GLI EX DEL PD TORMENTATI TRA MANOVRA E RIFORME
Itormenti dell’«altra sinistra» sulla manovra finanziaria del governo stanno creando un eccesso di allarme e di confusione. In realtà, non si prevedono sorprese: la legge di Stabilità dovrebbe passare sia alla Camera sia al Senato, nonostante i numeri a Palazzo Madama assegnino un ruolo determinante al gruppo di Mdp. Quando l’ex segretario del Pd Pier Luigi Bersani, ora leader del Movimento dei democratici e progressisti, dice di sentirsi vincolato solo «alla responsabilità verso l’Italia», dà un segnale rassicurante.
Lascia capire che garantirà i voti lì dove sono necessari, perché «non rischieremo di fare arrivare la troika». Il secondo segnale, però, è che per il resto si terrà le mani libere. È un modo per rivendicare il peso di chi ha lasciato il Pd, rispetto al governo di Paolo Gentiloni. Dunque, «sì» allo scostamento di bilancio ma non alla relazione, per la quale basta una maggioranza semplice. La scelta, tuttavia, ha un secondo effetto, non si sa quanto voluto: inserisce un cuneo nei rapporti con il Campo progressista di Giuliano Pisapia, reduce da un colloquio cordiale con il premier, due giorni fa.
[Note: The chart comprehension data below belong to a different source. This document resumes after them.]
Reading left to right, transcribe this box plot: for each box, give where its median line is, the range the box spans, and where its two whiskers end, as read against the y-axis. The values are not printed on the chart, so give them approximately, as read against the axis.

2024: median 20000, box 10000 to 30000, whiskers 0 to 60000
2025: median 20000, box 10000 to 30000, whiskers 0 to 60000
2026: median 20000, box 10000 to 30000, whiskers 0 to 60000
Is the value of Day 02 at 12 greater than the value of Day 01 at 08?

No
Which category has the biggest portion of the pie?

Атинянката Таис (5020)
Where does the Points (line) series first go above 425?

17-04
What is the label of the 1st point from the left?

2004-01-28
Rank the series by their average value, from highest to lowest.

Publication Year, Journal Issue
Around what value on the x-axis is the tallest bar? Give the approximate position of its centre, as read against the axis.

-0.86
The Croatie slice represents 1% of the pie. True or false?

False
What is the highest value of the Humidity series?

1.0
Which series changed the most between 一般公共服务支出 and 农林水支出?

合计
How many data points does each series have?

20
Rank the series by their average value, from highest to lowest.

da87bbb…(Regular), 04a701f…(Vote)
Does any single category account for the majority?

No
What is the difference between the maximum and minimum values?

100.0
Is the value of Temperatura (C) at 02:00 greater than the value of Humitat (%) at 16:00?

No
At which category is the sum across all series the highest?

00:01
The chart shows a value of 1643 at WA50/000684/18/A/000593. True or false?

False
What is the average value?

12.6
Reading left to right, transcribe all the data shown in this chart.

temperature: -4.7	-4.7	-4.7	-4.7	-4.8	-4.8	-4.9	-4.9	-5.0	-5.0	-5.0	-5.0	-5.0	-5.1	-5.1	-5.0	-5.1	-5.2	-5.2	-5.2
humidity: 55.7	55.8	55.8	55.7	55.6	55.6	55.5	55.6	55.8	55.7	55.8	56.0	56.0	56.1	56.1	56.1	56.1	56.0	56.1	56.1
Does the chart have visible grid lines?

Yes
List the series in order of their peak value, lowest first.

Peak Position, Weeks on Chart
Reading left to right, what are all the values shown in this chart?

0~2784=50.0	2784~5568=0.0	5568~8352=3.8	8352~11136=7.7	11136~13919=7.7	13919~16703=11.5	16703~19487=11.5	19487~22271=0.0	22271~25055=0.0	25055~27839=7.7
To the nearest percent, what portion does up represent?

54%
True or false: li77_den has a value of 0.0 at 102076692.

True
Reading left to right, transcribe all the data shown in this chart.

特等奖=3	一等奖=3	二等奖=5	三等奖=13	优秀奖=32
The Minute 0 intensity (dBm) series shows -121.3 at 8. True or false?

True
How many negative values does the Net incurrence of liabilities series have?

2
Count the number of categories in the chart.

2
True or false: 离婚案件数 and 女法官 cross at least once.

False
L’atteggiamento dialogante dell’ex sindaco di Milano non piace a tutti, nella sinistra antirenziana. Così, quando ieri Mdp ha fatto sapere che le garanzie offerte da Palazzo Chigi su alcuni provvedimenti erano insufficienti, c’è stato il cortocircuito. Uno degli uomini più vicini a Pisapia, Bruno Tabacci, non ha avallato lo scarto. «Voterò sicuramente a favore del Documento economico-finanziario», ha annunciato. «Mdp sta sbagliando: ha una linea poco chiara, confusa». È una divergenza che probabilmente condizionerà i rapporti in quest’area della sinistra.
Già da qualche settimana, sono cresciute nel partito di Bersani e di Massimo D’Alema le perplessità su una leadership consegnata all’ex sindaco. L’atteggiamento diverso nei confronti dell’esecutivo può aumentare le diffidenze. Anche se il vero spartiacque è la riforma della legge elettorale, che Mdp vede come un tentativo di Pd e Forza Italia di danneggiare alcune forze minori. Ieri alla Camera i parlamentari di Bersani hanno accusato i Dem di spaccare la maggioranza sul nuovo sistema di voto. Ma hanno garantito che non risponderanno «con un atto irresponsabile» sulla manovra economico-finanziaria.
Insomma, seppure in modo tormentato la manovra dovrebbe andare in porto. Quanto alla riforma elettorale, in apparenza marcia spedita sulle ali di un’intesa Pd-Fi-Lega-Ap. Il problema è che, una volta passata alla Camera, dovrà approdare al Senato. E verosimilmente questo non avverrà prima di metà novembre, dopo le elezioni regionali in Sicilia. Dare per scontato il «sì» di Palazzo Madama forse è prematuro. Nessuno è in grado di prevedere quali saranno i rapporti di forza e i contraccolpi politici dopo il voto siciliano: nel governo e tra gli avversari.